--- START OF Page text ---

With towering skyscrapers, a human-made island, serene beaches, daring architecture like the Museum of the Future, and global cuisines, Dubai is awe-inspiring for locals and visitors alike. As the most populated of the seven emirates of the United Arab Emirates (UAE), Dubai is a true melting pot of diverse cultures. More than 200 nationalities from countries around the world — including India, China, Japan, Nigeria, Ethiopia, and Colombia, among others — call this metropolis home. International students attending Heriot-Watt University Dubai will have no trouble finding familiar scents, sounds, and flavors.
Dubai’s Cultural Districts
Dubai is a newer city, built within the last few decades, and is divided into Old Dubai (historical Arabian architecture) and New Dubai (modern skyscrapers). Since such a large portion of its population represents other cultures, it is not uncommon to see signs in various languages throughout the city.
Global Village, a theme park with dining, shopping, and entertainment, showcases 90 different cultures. Students living in Dubai who want to learn more about Emirati culture should visit the Sheikh Mohammed bin Rashid Al Maktoum Centre for Cultural Understanding (SMCCU). If you are feeling homesick, take comfort in the knowledge that this diverse city has several restaurants and shops that will remind you of home.
As of 2022, there were approximately 150,000 Chinese people in Dubai, which means that international students won’t have to go far to find familiar flavors. There are Chinese restaurants, shops, bakeries, and markets across the city; additionally, two Chinese shopping malls make it easy to find Chinese culture within Dubai.
International City — Dragon Mart
Comprised of 10 residential buildings, each named after a different country, the area known as International City is where many Chinese people have chosen to reside. The neighborhood, bordering Silicon Oasis and Dubai International Academic City, is home to the Dragon Mart, the largest Chinese market and mall in Dubai. International students in search of a piece of home will find it here, since it is considered the “largest trading hub for Chinese products outside Mainland China.” The massive dragon-shaped building is filled with food, clothing, cooking ingredients, décor, and more. Dragon Mart 2, added to the original building, features an entertainment complex.

--- END OF Page text ---
--- START OF Given information ---

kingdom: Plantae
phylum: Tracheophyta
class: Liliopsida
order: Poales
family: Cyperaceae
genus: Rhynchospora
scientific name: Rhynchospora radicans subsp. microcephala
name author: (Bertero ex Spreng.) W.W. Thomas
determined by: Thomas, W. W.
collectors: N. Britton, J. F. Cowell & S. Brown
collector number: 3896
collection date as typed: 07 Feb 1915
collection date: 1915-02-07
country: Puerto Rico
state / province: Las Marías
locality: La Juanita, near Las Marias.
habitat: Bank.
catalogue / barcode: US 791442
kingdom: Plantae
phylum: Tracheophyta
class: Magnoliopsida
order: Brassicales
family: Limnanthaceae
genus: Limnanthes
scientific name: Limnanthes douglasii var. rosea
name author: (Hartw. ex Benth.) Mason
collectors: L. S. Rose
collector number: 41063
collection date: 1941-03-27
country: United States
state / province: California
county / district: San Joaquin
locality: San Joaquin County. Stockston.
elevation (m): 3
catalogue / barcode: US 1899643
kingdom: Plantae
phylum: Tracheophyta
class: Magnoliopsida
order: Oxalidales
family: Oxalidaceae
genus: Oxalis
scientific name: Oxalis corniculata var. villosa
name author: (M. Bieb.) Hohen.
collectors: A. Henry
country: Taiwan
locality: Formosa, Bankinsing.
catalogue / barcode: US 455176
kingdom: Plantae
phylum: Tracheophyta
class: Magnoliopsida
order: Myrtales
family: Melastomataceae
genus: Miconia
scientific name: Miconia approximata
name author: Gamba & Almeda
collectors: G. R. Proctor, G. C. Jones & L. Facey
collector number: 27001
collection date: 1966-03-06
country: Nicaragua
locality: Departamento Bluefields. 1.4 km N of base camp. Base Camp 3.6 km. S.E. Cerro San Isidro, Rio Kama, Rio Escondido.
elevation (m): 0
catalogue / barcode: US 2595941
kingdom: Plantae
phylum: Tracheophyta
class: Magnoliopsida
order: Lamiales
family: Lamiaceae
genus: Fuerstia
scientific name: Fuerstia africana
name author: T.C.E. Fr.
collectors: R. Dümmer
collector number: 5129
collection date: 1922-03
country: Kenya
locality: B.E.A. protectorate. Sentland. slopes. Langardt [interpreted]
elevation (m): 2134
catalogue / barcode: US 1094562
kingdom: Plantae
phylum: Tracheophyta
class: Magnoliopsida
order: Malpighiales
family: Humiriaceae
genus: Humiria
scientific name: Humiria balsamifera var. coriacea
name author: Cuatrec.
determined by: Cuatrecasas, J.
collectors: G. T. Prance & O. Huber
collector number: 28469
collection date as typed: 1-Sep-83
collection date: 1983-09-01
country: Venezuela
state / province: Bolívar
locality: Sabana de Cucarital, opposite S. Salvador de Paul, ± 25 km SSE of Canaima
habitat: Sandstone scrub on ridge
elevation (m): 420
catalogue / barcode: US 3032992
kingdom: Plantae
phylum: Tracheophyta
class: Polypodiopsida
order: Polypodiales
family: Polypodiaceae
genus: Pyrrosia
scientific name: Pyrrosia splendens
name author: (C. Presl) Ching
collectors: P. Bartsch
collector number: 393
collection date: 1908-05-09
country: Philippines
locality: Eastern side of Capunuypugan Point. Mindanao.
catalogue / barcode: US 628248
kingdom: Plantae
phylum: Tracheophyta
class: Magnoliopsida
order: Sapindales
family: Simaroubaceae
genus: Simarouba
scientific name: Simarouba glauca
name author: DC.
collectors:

--- END OF Given information ---

*Prompt*. List the countries that the piece on Dubai's cultural districts names as places Dubai's residents come from.

*Answer for the task*. India, China, Japan, Nigeria, Ethiopia, Colombia